Section de texte:
>>
Quant à la filature du coton en particulier, elle est loin d’être réduite à une pareille extrémité. Il n’y a aucune raison pour qu’en France elle ne livre pas ses produits à très peu près au même prix qu’en Angleterre. Le climat, tout au moins de la Normandie et de nos départemens du nord, c’est-à-dire des parties de la France où cette industrie a son siège, est le même que celui de l’Angleterre. La matière première est au même prix, les hommes se valent ; le charbon est à meilleur marché en Angleterre, et les métiers coûtent moins ; mais en France les salaires sont moindres, et la journée de travail est plus longue, ce qui fait plus que la compensation. Tout recommande d’ailleurs que d’ici à peu de temps les outils, métiers et machines soient affranchis de droit. C’est de gaité de cœur retarder le perfectionnement de l’industrie que de soumettre à des droits des objets de ce genre. En Allemagne et en Suisse, les droits de douane sur les filés de coton sont très faibles, et pour beaucoup de sortes à peu près nuls, auprès de ceux qui existent en France : 15 centimes, avons-nous dit, par kilogramme en Allemagne pour les variétés qui composent la presque totalité de l’importation, et qui comprennent les fils simples et doubles, les plus fins aussi bien que les plus gros, pourvu qu’ils soient écrus, alors que chez nous ils vont pour la même catégorie au-delà du vingtuple. En Suisse, ils sont aussi très modérés. Les Allemands et les Suisses étant ainsi à peu près au niveau des Anglais, il n’y a pas de motif pour que nous ne soyons pas de même, si nous le voulons bien.
<<
Données fournies:
>>
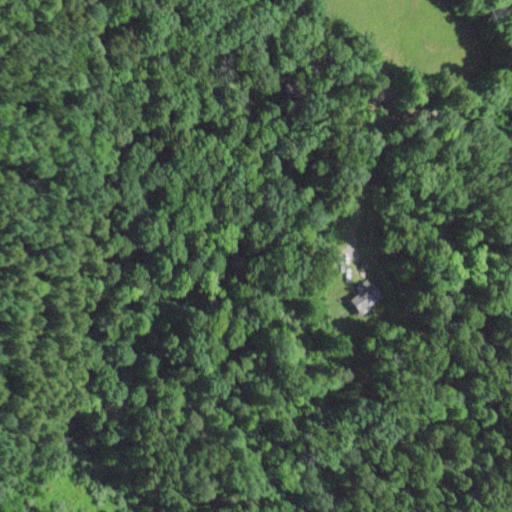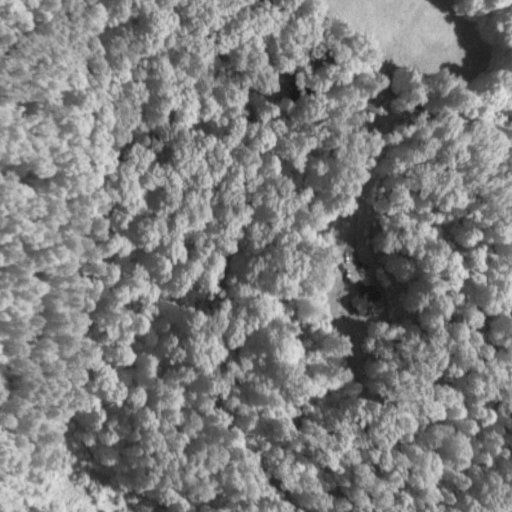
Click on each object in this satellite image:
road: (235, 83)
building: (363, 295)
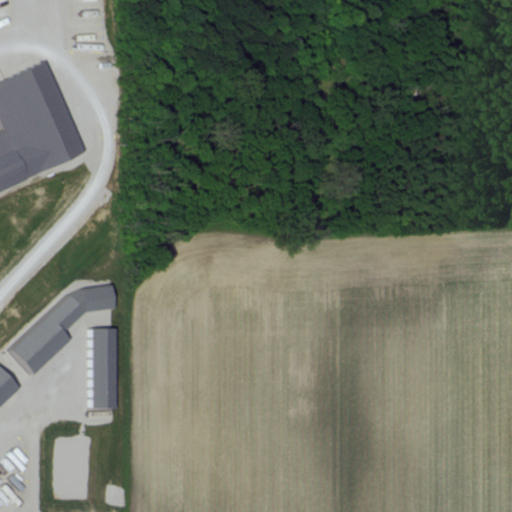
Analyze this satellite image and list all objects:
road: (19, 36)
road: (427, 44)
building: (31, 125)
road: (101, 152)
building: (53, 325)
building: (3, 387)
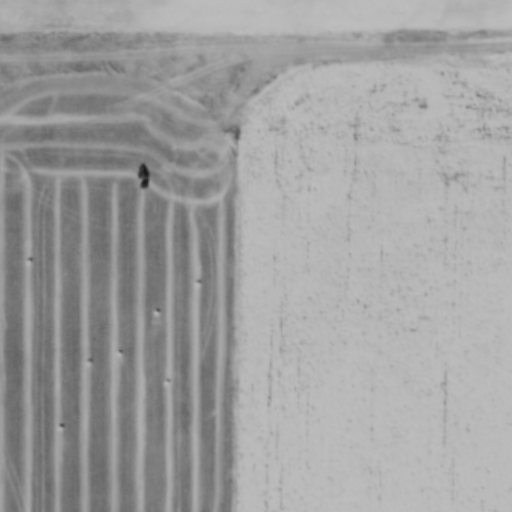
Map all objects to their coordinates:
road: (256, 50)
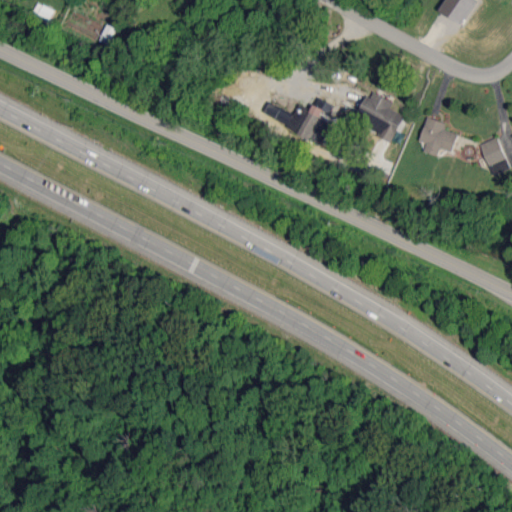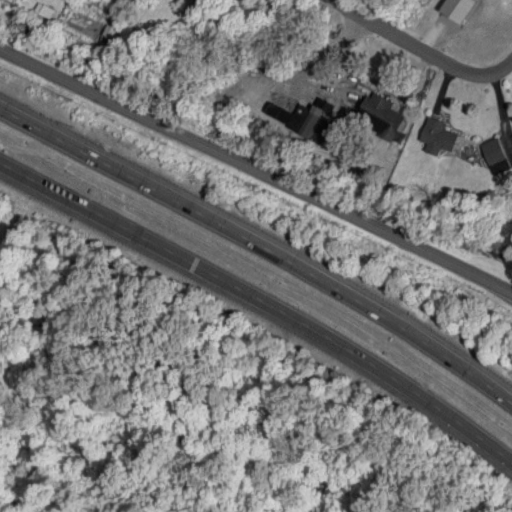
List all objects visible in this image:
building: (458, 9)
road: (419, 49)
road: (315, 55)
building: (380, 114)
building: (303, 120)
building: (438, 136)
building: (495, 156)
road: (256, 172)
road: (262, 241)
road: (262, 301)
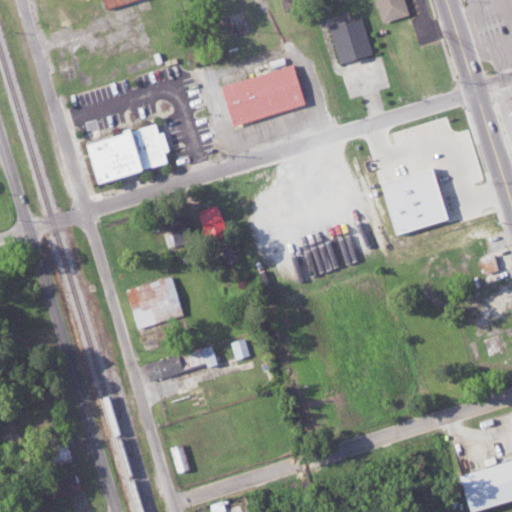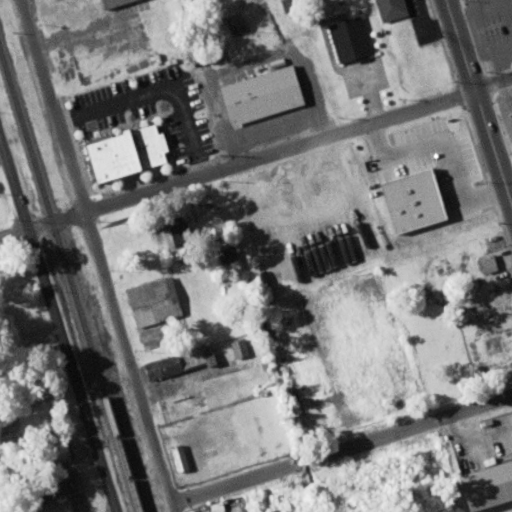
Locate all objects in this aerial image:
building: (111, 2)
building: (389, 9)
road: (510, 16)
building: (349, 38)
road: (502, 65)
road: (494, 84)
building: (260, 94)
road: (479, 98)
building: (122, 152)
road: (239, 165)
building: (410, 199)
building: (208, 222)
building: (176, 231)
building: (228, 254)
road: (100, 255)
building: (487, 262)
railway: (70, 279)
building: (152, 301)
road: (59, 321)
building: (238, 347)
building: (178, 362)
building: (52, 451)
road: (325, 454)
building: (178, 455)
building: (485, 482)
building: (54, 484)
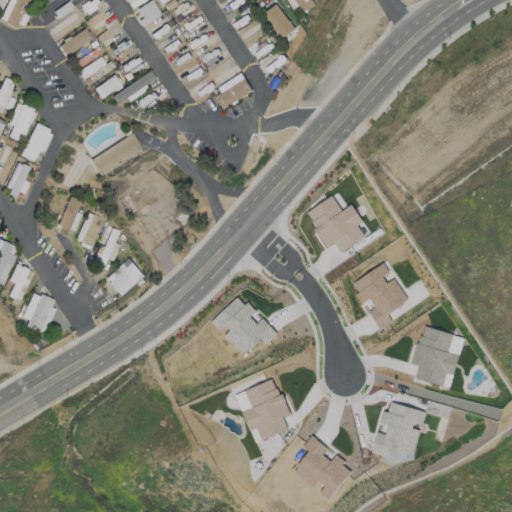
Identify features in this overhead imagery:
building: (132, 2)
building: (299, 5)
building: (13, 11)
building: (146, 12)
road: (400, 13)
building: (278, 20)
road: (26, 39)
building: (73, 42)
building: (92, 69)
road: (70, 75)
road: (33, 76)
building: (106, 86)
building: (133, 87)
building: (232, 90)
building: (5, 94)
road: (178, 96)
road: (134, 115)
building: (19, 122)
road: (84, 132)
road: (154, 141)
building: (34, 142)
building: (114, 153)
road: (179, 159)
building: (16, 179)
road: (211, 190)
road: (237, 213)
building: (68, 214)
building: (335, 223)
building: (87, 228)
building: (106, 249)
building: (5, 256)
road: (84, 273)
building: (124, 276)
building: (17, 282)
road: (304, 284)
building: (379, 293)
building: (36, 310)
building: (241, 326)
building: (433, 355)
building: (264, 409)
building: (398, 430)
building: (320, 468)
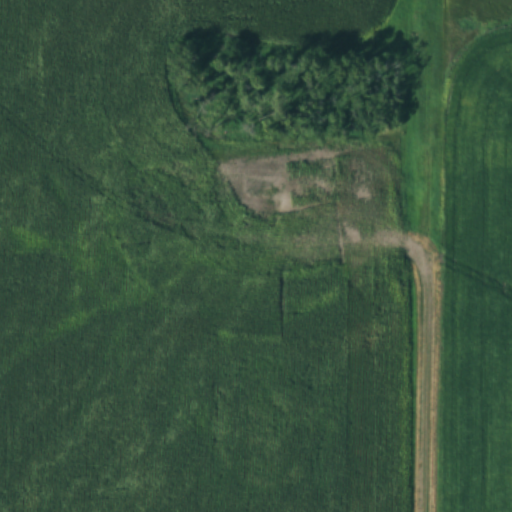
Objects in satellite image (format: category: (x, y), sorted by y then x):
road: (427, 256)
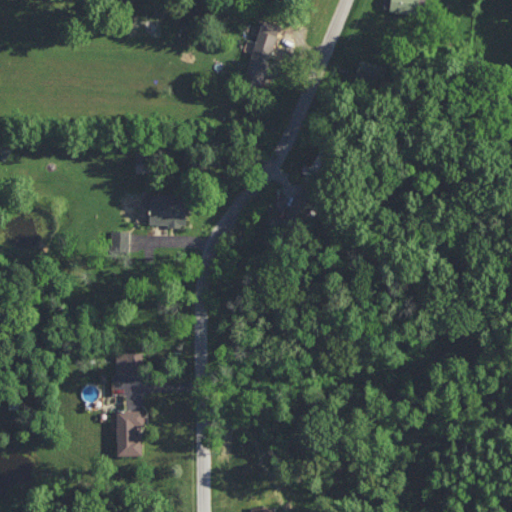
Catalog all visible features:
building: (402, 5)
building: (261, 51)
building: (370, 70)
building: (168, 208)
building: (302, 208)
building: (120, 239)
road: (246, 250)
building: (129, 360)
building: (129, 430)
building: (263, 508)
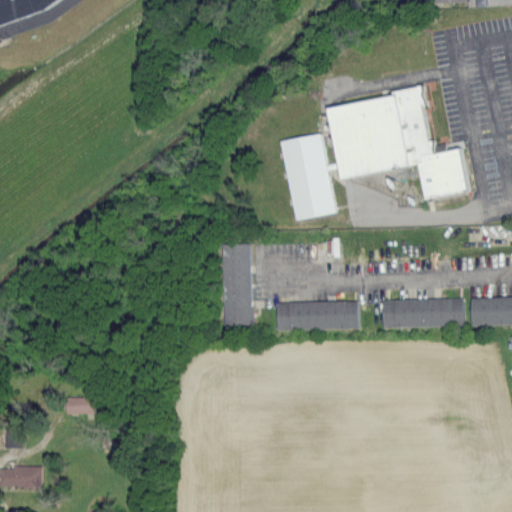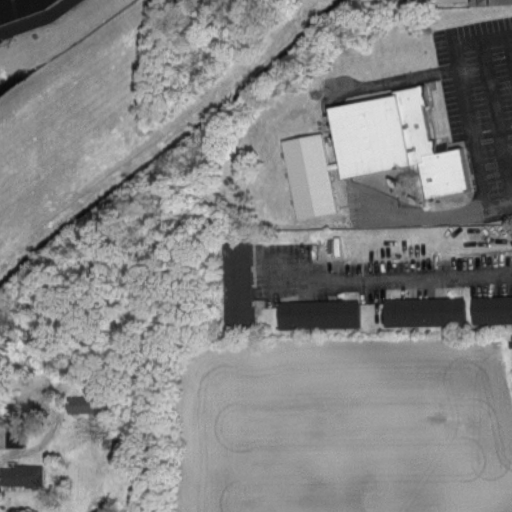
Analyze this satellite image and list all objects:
<<
Problème à résoudre: Relevez tous les pays nommés dans le texte sur la filature du coton.

Résultat de l'exercice: France, Angleterre, Allemagne, Suisse